The increased demand for 3D visualization and simulation software in medicine, additive manufacturing, architectural design, and mechanical engineering, among many other areas, gives rise to new mathematical challenges in applied geometry and approximation theory. At the same time, a new paradigm emerges with the potential use of Machine Learning in Computer-Aided Design and Manufacturing (CAD/CAM) to improve the modelling experience, allowing users to anticipate and repair errors in real time. In this context, understanding the mathematical foundations behind the storage, manipulation and analysis of complex shapes is essential for the development of more accurate and efficient computational methods.This project concerns the study of Algebraic Spline Geometry, a branch of mathematics focused on methods stemming from algebra, geometry and combinatorics, to approach problems arising in approximation theory, computational modelling, and data analysis. The word spline refers to one of the most used tools for shape approximation, they are mathematical representations built upon simpler pieces (usually defined by low-degree polynomials) which are glued together forming a smooth curve, or the surface of a volume. What makes splines an appealing object for shape representation is that besides the simplicity of their construction, they are a fundamental component in the approximation of partial differential equations by the finite element method, playing a central role in novel fields such as Isogeometric Analysis and Computer Vision. Moreover, homological algebra techniques unveil fascinating connections between splines and algebraic geometry, putting spline theory at the interface between commutative algebra, geometric modelling, and numerical analysis. The objective of this project is to develop novel representation techniques for complex shapes by exploiting the ubiquity of splines in algebraic geometry and approximation theory. Splines have been traditionally studied within the realm of numerical analysis and computational mathematics. Instead, the originality of this project resides in proposing an integrated approach to mathematical questions lying at the heart of splines by using methods stemming from algebra, geometry, topology and combinatorics.
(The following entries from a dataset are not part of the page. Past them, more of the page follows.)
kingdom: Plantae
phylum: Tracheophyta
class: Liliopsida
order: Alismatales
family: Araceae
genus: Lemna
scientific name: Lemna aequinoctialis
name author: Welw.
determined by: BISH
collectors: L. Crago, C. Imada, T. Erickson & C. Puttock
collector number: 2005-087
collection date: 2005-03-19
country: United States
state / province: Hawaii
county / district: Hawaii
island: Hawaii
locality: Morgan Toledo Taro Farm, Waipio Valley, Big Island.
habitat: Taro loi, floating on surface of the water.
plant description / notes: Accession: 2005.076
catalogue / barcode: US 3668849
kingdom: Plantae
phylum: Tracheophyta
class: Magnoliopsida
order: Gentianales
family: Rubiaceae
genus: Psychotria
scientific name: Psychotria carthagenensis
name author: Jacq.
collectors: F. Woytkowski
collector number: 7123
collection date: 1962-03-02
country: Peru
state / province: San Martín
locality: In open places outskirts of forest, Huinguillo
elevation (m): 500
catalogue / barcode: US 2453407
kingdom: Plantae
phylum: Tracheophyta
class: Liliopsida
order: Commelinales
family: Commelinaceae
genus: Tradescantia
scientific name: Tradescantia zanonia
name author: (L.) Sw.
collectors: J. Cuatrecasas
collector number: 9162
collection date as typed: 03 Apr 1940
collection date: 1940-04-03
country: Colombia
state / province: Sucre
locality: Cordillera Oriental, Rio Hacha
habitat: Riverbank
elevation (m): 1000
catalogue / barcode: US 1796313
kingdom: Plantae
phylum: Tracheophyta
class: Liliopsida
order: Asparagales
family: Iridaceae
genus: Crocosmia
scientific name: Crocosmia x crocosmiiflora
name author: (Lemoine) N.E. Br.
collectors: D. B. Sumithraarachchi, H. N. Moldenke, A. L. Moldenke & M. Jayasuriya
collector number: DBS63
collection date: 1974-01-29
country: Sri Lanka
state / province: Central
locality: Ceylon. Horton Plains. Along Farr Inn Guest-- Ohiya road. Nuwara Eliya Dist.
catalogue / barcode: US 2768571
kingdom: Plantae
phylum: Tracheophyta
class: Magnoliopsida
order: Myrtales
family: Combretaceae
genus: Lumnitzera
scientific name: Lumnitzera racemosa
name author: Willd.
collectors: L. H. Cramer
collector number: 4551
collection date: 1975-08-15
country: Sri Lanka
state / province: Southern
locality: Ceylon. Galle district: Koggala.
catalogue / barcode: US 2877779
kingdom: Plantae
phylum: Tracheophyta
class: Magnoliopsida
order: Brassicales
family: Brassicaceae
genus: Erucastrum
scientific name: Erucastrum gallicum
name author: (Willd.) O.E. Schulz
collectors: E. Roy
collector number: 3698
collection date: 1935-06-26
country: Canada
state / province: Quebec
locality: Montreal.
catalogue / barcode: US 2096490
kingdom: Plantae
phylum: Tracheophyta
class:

医学、增材制造、建筑设计和机械工程等许多领域对3D可视化和仿真软件的需求不断增加，这给应用几何和近似理论带来了新的数学挑战。与此同时，随着机器学习在计算机辅助设计和制造（CAD/CAM）中的潜在应用，一种新的范例出现，以改善建模体验，允许用户预测和修复真实的错误。在这种情况下，理解复杂形状的存储、操作和分析背后的数学基础对于开发更准确和更有效的计算方法至关重要。本项目涉及代数样条几何的研究，这是数学的一个分支，专注于代数、几何和组合学的方法，以解决近似理论、计算建模和数据分析中出现的问题。样条这个词指的是最常用的形状近似工具之一，它们是建立在更简单的片段（通常由低次多项式定义）上的数学表示，这些片段被粘在一起形成光滑曲线或体积的表面。样条曲线之所以成为形状表示的一个吸引人的对象，是因为除了它们的构造简单之外，它们还是有限元法近似偏微分方程的基本组成部分，在等几何分析和计算机视觉等新领域中发挥着核心作用。此外，同调代数技术揭开迷人的连接样条和代数几何，把样条理论之间的接口交换代数，几何建模和数值分析。这个项目的目标是开发新的表示技术，复杂的形状，利用无处不在的样条代数几何和逼近理论。传统上，样条函数是在数值分析和计算数学领域中研究的。相反，该项目的独创性在于通过使用代数、几何、拓扑和组合学的方法，提出了一种综合方法来解决样条函数核心的数学问题。